カトリック司教 幸田和生のブログです。説教メモなど

復活節第2主日のミサ



2月26日に浪江町でオープンした「サッポロラーメン たき」に行ってきました。
国道6号線、高瀬交差点の近くです。
昼どきだったので、ほぼ満席。塩ラーメンをいただきましたが、おいしかったです。

浪江町の海側が避難指示解除になって1年。
なかなか厳しい状況ですが、徐々に住民は戻ってき始めたようです。
お店もぼちぼち。

●復活節第2主日(神のいつくしみの主日)
 聖書箇所:使徒言行録4・32-35/一ヨハネ5・1-6/ヨハネ20・19-31
    2018.4.8カトリック原町教会
 ホミリア
 昔ある小教区で働いていたときのこと。近くの大学に通っていた若い男性が教会に通ってくるようになりました。信者ではありませんでした。平日の夜の教会の聖書のクラスに熱心に通ってくるのですが、発言すれば、毒のあることばかり。わざと人に嫌われるようなことばかりを言うのです。彼は自分のことを「サタン」と呼んでいました。
 「俺はこんなに悪いやつだ。俺なんか誰にも好かれない。俺なんかどうせ救われない」とも言っていました。
 わたしも若かったので、彼にどう接していいのか、よく分かりませんでした。教会に来て、こんなに悪態をついているぐらいなら、わざわざ教会に来なくてもいいのではないか。でも口は悪いけれど、悪い人間には見えなくて、周りにいた青年たちも、まあなんとなく自然に彼を受け入れていました。

 1年ぐらいたった時でしょうか。ある日、突然、彼は自分のこれまでの人生を語り始めました。幼い頃から家庭で受けて来た苦しみ。家でも学校でも、ずっと自分の居場所がなく、どれほど苦しんで来たか。ずっと人間関係がうまく行かなかったことなどなど。
 それは閉ざされていた心が開かれた瞬間でした。
 そのときに分かったのです。彼が必死で心を閉ざしていたのは自分を守るためだったのだと。自分を開いて、人と関われば必ず自分が傷つくと知っていて、ヤマアラシかハリネズミのように棘を立てて、必死で自分を守っていたのだと。
 でも彼は心を開きました。それは1年の間に、教会で聖書を読み、他の青年たちと関わり、イエスの愛が彼の心に染みていったからです。ここなら大丈夫、自分の弱さを出しても受け入れられる、そう感じたからでしょう。閉ざされた心が開かれたとき。本当に感動しました。この瞬間のために自分は司祭になったのだと思うほどの感動でした。
 それからわたしは転勤して、彼とずっと音信不通になってしまいましたが、何年か後に、偶然、彼と再会しました。まったく違う教会のクリスマスの夜のミサでした。生活や仕事は必ずしもうまく行ってはいないようでした。でも以前よりも明るくなっていて、ずっと教会とつながり続けてくれているのがうれしかったです。
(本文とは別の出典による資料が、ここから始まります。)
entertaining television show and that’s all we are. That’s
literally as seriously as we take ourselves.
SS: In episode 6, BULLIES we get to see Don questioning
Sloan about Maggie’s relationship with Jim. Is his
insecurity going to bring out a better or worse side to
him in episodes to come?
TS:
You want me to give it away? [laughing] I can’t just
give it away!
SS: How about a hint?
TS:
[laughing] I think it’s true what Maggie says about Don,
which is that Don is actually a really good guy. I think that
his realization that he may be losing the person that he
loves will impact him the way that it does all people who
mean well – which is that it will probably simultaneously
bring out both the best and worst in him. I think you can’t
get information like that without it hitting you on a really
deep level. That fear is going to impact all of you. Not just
 今日の福音を読むとわたしはいつも彼のことを思い出します。
 イエスの弟子たちは、ユダヤ人を恐れて、自分たちのいる家の戸を硬く閉ざしていました。先生が捕まり、十字架にかかって死んでしまった。外にはイエスの仲間を探して、捕まえようとしている人々がいるかもしれない。自分たちもどんな目にあうかわからない。恐怖でいっぱいなのです。「鍵をかけていた」それは弟子たちの心の状態をも表しているのでしょう。そこにイエスが来られます。彼らの真ん中に立ち、「あなたがたに平和があるように」と言います。弟子たちの心は喜びと平和に満たされていきます。「あなたがたに平和があるように」。「父がわたしをお遣わしになったように、わたしもあなたがたを遣わす」。外は危険でいっぱいです。でも「イエスがともにいてくださる。だから何も恐れることはない」これがキリストの平和です。心がこのキリストの平和に満たされた時、弟子たちは鍵を内側から開いて、外に出て行くことができるようになったのです。
 心の扉は外からこじ開けることはできません。内側からしか開かない。そして本当に深い平和を心に感じなければ内側から扉をひらくことはできないのです。

 八日目にイエスに出会ったトマスも心を閉ざしていました。「十二人の一人でディディモと呼ばれるトマスは、イエスが来られたとき、彼らと一緒にいなかった。」なぜトマスはその場にいなかったのでしょうか。トマスはヨハネ11章で、イエスが危険に満ちたユダヤに行くと弟子たちに話した時、「わたしたちも行って、一緒に死のうではないか」と勇敢なことを言った弟子でした。しかし、彼は最後までイエスについて行くことはできなかったし、仲間の弟子たちもそうでした。そんな自分にも仲間にも失望し、こんな連中と一緒にいても意味がないと感じたのでしょうか。そしてイエスの死を知って絶望し、心を閉ざしていました。彼のもとに「わたしたちは主を見た」という他の弟子たちの話が届きました。でも彼は信じることができない。心を閉ざし続けます。
 信じることはできないけれど、その後、こう書いてあります。
 「さて八日の後、弟子たちはまた家の中におり、トマスも一緒にいた。」
 「もしかしたら本当かもしれない」そこに賭けたのですね。そしてイエスはそのトマスにも現れ、「あなたがたに平和があるように」と言われます。トマスもこのキリストの平和に満たされて行くのです。そのとき、本当に心を開くことができました。

 「キリストがともにいてくださる。だから何も恐れることはない」このキリストの平和の体験は、個人の体験だけでなく、教会の体験でもあります。教会もほんとうに「キリストがともにいてくださる。だから何も恐れることがない」これが原体験ですし、そこからいつも出発します。
 司教はミサのはじめに「平和が皆さんとともに」と言うことになっています。普通の司祭は「主イエス・キリストの恵み、神の愛、聖霊の交わりが皆さんとともに」とか言いますね。普通の司祭の言葉とちょっと違うんですが、そんな違いを強調する必要はないし、なんとなく最初は恥ずかしかったのです。これは復活したイエスのあいさつそのままです。「あなたがたに平和があるように」司教は特別に、イエスに代わってそう言うのです。みんながキリストからそう言われていると受け取ってくださるとありがたいです。わたしたちキリスト者のミサは復活したイエスがともにいてくださる。そこから始まります。
 ミサの最後に「行きましょう、主の平和のうちに」という言葉があります。これも今日の福音のイメージで受け取りたい。内側から鍵をかけて、必死で自分たちを守ろうとしているところに、イエスは来られ、「あなたがたに平和」とおっしゃり、「わたしはあなたがたを遣わす」とおっしゃってくださる。今日もこのキリストの平和に満たされて、キリストの平和を伝えるために、ここから出発していきたいと思います。